▶ EXERCISE 1:
Using the Minnesota news briefing, answer each question below. Mark your answers (a), (b) and (c) to match.
(a) On what date has the Minnesota Supreme Court scheduled oral arguments on the petition about Trump?
(b) Which section does the attorney general's statement cite for the restraints professionals must avoid?
(c) Which schools became the latest to remove school resource officers?
▶ EXERCISE 2:
For each statement below, decide whether the Minnesota news briefing supports it. Answer yes or no, and quote the words from the briefing that settle it.
(a) A suit similar to the Minnesota petition was filed this year in Colorado.
(b) The governor's office has reported comments from last evening's meeting.
(c) Lisa Demuth is the Senate Minority Leader.
▶ EXERCISE 3: According to the Minnesota news briefing, with whom did the governor's office say the governor was meeting last evening? List all of them.
GIVEN TEXT: Begin
Good morning, and happy Thursday.
The Minnesota Supreme Court has scheduled oral arguments for Nov. 2 on a petition that seeks to bar former President Donald Trump from appearing on Minnesota ballots next year. Eight Minnesota voters, including former Secretary of State Joan Growe and former Supreme Court Justice Paul Anderson, filed suit earlier this month contending that the 14th Amendment to the Constitution prohibits Trump from holding federal office because he took part in an insurrection on Jan. 6, 2021. The amendment was adopted after the Civil War to prevent former confederates from returning to federal office, but a recent paper by two legal scholars has prompted new interest in applying it to Trump. A similar suit was filed this year in Colorado.
Attorney General Keith Ellison issued another opinion Wednesday about what the new law on the use of force in schools does and does not do. Here’s part of a statement he issued: "There have been significant misunderstandings about the impact of the new amendments. For example, some have interpreted the amendments as restricting SROs and school professionals from engaging in any physical contact to address non-violent behavior. That is not the case: professionals simply must avoid the restraints identified in Section 121A.58, namely that unless a student poses an imminent threat of bodily harm to self or others, professionals 'shall not use prone restraint' and 'shall not inflict any form of physical holding that restricts or impairs a pupil's ability to breathe; restricts or impairs a pupil's ability to communicate distress; places pressure or weight on a pupil's head, throat, neck, chest, lungs, sternum, diaphragm, back, or abdomen; or results in straddling a pupil's torso.' If a student is misbehaving in a way that does not and will not harm that student or anyone else, professionals in schools still have many tools at their disposal, including other kinds of physical contact."
Gov. Tim Walz’s office said the governor was meeting with the representatives of the Minnesota Police and Peace Officers Association, the Minnesota Chiefs of Police Association, Minnesota Sheriff’s Association, League of Minnesota Cities, legislative leaders, and the Attorney General’s Office last evening, but as of this morning there’s been no comment out of that meeting. Meanwhile, Eagan schools became the latest to remove school resource officers. House Minority Leader Lisa Demuth, R-Cold Spring, called again for a special session on the issue. "We need the Governor to realize that explanations aren't helping,” Demuth said in a statement. “It's time to include all four caucuses in these discussions, come up with a solution that can pass both chambers, call a special session, and fix this for our schools." And Ellison’s opinion wasn’t enough for Senate Minority Leader Mark Johnson. "Another opinion just demonstrates the need for legislative action to fix this law,” said Johnson, R-East Grand Forks. “Students, parents, educators, school staff, and Student Resource Officers all deserve a crystal-clear law that everyone can understand without needing further clarification."
GIVEN TEXT: End
STORED DATA: Begin
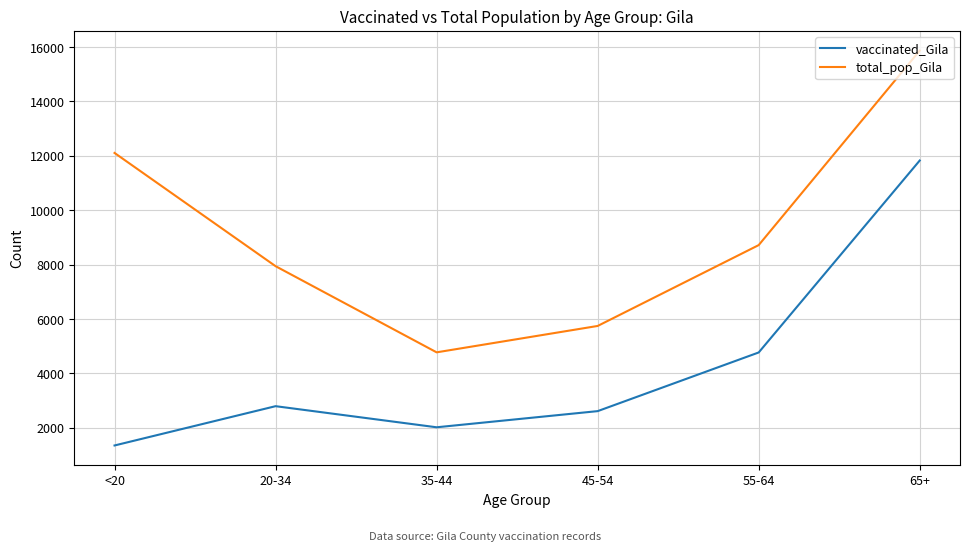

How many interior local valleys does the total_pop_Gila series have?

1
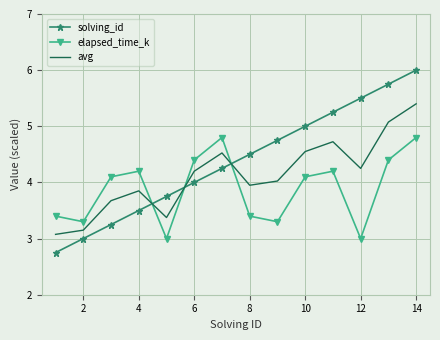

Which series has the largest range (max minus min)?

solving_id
STORED DATA: End
▶ WRITTEN SOLUTION 1:
(a) Nov. 2
(b) Section 121A.58
(c) Eagan schools

▶ WRITTEN SOLUTION 2:
(a) Yes: "A similar suit was filed this year in Colorado."
(b) No: "as of this morning there’s been no comment out of that meeting"
(c) No: "House Minority Leader Lisa Demuth, R-Cold Spring"

▶ WRITTEN SOLUTION 3:
- the Minnesota Police and Peace Officers Association
- the Minnesota Chiefs of Police Association
- the Minnesota Sheriff’s Association
- the League of Minnesota Cities
- legislative leaders
- the Attorney General’s Office